Symplectic Jacobi diagrams and the Lie algebra of homology cylinders

TL;DR

This paper establishes a deep connection between the algebraic structure of homology cylinders over surfaces and symplectic Jacobi diagrams, using an extension of the LMO invariant to describe their graded Lie algebra.

Contribution

It introduces a functorial extension of the LMO invariant that links the Y-filtration on homology cylinders to symplectic Jacobi diagrams, providing new insights into their algebraic structure.

Findings

The graded Lie algebra of homology cylinders is isomorphic to symplectic Jacobi diagrams.

The embedding of the Torelli group into homology cylinders preserves the lower central series.

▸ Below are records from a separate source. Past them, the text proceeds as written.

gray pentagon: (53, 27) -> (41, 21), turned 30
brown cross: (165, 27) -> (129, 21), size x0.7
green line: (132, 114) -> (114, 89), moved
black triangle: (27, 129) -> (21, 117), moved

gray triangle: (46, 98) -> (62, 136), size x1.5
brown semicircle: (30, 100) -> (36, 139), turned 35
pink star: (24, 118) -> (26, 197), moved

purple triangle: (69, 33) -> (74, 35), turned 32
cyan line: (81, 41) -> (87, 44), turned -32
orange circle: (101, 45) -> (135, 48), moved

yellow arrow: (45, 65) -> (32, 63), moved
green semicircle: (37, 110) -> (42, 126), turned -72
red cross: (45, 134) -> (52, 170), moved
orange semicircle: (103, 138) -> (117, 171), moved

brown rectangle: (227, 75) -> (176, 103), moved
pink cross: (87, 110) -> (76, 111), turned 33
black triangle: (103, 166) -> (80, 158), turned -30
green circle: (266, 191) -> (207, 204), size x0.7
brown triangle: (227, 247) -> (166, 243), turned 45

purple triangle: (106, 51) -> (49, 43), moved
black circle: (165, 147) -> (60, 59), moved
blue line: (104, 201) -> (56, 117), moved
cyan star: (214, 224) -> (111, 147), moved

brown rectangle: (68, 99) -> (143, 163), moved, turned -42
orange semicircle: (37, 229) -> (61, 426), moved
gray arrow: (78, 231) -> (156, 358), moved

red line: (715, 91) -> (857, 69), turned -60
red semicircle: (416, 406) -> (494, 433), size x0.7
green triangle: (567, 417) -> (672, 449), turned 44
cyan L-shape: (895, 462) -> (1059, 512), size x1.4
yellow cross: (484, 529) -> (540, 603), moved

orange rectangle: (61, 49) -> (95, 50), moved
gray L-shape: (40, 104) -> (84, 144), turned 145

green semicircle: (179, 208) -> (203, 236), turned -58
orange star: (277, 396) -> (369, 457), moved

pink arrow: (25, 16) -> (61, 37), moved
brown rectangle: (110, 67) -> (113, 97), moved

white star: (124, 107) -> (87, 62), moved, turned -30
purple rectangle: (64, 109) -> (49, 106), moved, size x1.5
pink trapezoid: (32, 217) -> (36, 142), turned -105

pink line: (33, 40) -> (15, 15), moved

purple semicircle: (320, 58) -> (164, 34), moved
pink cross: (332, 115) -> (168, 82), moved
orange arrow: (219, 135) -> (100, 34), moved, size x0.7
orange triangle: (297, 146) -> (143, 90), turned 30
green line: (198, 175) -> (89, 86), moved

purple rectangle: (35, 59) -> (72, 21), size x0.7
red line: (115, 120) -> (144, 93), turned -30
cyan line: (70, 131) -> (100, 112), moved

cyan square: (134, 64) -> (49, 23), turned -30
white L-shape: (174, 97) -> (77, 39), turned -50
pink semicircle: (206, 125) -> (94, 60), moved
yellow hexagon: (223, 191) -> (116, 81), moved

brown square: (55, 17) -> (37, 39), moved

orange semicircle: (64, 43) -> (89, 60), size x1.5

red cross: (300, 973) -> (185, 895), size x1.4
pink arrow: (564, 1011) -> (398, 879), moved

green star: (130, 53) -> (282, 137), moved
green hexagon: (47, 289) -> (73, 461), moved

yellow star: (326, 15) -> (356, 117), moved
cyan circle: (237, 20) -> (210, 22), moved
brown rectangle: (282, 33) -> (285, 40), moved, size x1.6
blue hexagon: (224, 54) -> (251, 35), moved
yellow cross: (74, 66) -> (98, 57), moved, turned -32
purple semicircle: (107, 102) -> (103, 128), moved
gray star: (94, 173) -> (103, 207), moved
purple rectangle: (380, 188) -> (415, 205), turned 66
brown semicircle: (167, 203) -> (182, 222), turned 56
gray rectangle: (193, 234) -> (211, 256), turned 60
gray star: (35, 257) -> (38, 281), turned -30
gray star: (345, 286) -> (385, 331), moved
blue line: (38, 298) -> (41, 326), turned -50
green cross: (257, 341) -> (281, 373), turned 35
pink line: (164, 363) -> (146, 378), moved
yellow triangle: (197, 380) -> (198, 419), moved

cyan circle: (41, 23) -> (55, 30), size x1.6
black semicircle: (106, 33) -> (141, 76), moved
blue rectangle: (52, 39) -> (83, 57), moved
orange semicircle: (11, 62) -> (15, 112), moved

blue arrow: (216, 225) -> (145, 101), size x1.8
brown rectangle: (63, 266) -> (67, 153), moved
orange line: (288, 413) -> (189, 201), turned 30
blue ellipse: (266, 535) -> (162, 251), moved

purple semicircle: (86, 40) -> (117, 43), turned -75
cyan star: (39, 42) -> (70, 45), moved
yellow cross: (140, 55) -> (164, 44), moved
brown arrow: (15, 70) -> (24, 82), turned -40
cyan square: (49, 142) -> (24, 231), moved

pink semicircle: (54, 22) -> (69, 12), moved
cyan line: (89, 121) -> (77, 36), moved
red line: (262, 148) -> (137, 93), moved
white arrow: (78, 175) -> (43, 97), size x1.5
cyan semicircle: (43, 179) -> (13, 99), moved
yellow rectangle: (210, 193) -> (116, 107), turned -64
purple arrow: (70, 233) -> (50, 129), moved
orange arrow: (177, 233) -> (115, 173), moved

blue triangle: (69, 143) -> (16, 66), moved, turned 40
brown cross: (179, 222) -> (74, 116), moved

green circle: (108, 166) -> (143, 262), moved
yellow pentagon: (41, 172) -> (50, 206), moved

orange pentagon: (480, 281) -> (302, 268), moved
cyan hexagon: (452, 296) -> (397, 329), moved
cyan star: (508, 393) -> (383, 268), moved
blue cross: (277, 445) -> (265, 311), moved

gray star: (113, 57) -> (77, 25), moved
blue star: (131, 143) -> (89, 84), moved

The Lie algebra map is injective in degree two, with higher degree injectivity discussed.

Abstract

Let S be a compact connected oriented surface, whose boundary is connected or empty. A homology cylinder over the surface S is a cobordism between S and itself, homologically equivalent to the cylinder over S. The Y-filtration on the monoid of homology cylinders over S is defined by clasper surgery. Using a functorial extension of the Le-Murakami-Ohtsuki invariant, we show that the graded Lie algebra associated to the Y-filtration is isomorphic to the Lie algebra of ``symplectic Jacobi diagrams.'' This Lie algebra consists of the primitive elements of a certain Hopf algebra whose multiplication is a diagrammatic analogue of the Moyal-Weyl product. The mapping cylinder construction embeds the Torelli group into the monoid of homology cylinders, sending the lower central series to the Y-filtration. We give a combinatorial description of the graded Lie algebra map induced by this embedding, by connecting Hain's infinitesimal presentation of the Torelli group to the Lie algebra of symplectic Jacobi diagrams. This Lie algebra map is shown to be injective in degree two, and the question of the injectivity in higher degrees is discussed.